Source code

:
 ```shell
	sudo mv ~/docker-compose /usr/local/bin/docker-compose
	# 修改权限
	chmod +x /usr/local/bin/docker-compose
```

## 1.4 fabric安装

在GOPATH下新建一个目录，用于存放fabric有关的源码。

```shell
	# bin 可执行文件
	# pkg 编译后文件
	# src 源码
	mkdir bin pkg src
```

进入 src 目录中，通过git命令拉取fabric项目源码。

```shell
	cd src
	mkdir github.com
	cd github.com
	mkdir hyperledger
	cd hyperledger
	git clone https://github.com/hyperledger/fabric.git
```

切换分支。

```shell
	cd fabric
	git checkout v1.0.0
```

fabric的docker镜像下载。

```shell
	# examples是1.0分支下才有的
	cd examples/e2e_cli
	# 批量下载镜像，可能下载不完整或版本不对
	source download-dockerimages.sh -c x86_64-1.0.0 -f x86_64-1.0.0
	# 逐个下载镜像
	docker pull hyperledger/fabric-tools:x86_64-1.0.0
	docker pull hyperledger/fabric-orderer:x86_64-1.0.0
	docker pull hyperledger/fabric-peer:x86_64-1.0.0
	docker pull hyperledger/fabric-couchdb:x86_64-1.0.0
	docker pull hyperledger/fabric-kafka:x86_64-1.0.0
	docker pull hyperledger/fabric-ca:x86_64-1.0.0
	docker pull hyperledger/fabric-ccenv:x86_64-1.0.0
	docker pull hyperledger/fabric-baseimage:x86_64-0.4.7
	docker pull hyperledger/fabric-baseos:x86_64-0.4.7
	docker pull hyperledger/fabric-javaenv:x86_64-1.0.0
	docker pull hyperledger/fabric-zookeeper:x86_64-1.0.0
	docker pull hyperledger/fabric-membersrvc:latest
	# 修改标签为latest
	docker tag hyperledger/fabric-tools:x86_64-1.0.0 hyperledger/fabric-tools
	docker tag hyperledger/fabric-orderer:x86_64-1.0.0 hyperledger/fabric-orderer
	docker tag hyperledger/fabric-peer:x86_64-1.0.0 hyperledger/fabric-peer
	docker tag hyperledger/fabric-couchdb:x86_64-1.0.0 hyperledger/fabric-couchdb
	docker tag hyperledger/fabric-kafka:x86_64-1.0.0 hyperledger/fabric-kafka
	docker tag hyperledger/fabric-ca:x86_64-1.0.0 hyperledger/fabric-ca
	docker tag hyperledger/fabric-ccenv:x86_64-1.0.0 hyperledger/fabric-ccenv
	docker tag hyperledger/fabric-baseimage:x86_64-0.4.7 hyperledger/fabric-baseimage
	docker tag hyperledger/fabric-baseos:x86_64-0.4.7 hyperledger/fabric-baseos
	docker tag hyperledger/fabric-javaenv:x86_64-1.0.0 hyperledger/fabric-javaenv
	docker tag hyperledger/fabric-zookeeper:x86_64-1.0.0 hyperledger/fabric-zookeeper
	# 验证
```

..........

*How to complete this task*. Your answer should consist of every entry, repeated exactly.

*Answer to this problem*.
Source code

:
 ```shell
	sudo mv ~/docker-compose /usr/local/bin/docker-compose
	# 修改权限
	chmod +x /usr/local/bin/docker-compose
```

## 1.4 fabric安装

在GOPATH下新建一个目录，用于存放fabric有关的源码。

```shell
	# bin 可执行文件
	# pkg 编译后文件
	# src 源码
	mkdir bin pkg src
```

进入 src 目录中，通过git命令拉取fabric项目源码。

```shell
	cd src
	mkdir github.com
	cd github.com
	mkdir hyperledger
	cd hyperledger
	git clone https://github.com/hyperledger/fabric.git
```

切换分支。

```shell
	cd fabric
	git checkout v1.0.0
```

fabric的docker镜像下载。

```shell
	# examples是1.0分支下才有的
	cd examples/e2e_cli
	# 批量下载镜像，可能下载不完整或版本不对
	source download-dockerimages.sh -c x86_64-1.0.0 -f x86_64-1.0.0
	# 逐个下载镜像
	docker pull hyperledger/fabric-tools:x86_64-1.0.0
	docker pull hyperledger/fabric-orderer:x86_64-1.0.0
	docker pull hyperledger/fabric-peer:x86_64-1.0.0
	docker pull hyperledger/fabric-couchdb:x86_64-1.0.0
	docker pull hyperledger/fabric-kafka:x86_64-1.0.0
	docker pull hyperledger/fabric-ca:x86_64-1.0.0
	docker pull hyperledger/fabric-ccenv:x86_64-1.0.0
	docker pull hyperledger/fabric-baseimage:x86_64-0.4.7
	docker pull hyperledger/fabric-baseos:x86_64-0.4.7
	docker pull hyperledger/fabric-javaenv:x86_64-1.0.0
	docker pull hyperledger/fabric-zookeeper:x86_64-1.0.0
	docker pull hyperledger/fabric-membersrvc:latest
	# 修改标签为latest
	docker tag hyperledger/fabric-tools:x86_64-1.0.0 hyperledger/fabric-tools
	docker tag hyperledger/fabric-orderer:x86_64-1.0.0 hyperledger/fabric-orderer
	docker tag hyperledger/fabric-peer:x86_64-1.0.0 hyperledger/fabric-peer
	docker tag hyperledger/fabric-couchdb:x86_64-1.0.0 hyperledger/fabric-couchdb
	docker tag hyperledger/fabric-kafka:x86_64-1.0.0 hyperledger/fabric-kafka
	docker tag hyperledger/fabric-ca:x86_64-1.0.0 hyperledger/fabric-ca
	docker tag hyperledger/fabric-ccenv:x86_64-1.0.0 hyperledger/fabric-ccenv
	docker tag hyperledger/fabric-baseimage:x86_64-0.4.7 hyperledger/fabric-baseimage
	docker tag hyperledger/fabric-baseos:x86_64-0.4.7 hyperledger/fabric-baseos
	docker tag hyperledger/fabric-javaenv:x86_64-1.0.0 hyperledger/fabric-javaenv
	docker tag hyperledger/fabric-zookeeper:x86_64-1.0.0 hyperledger/fabric-zookeeper
	# 验证
```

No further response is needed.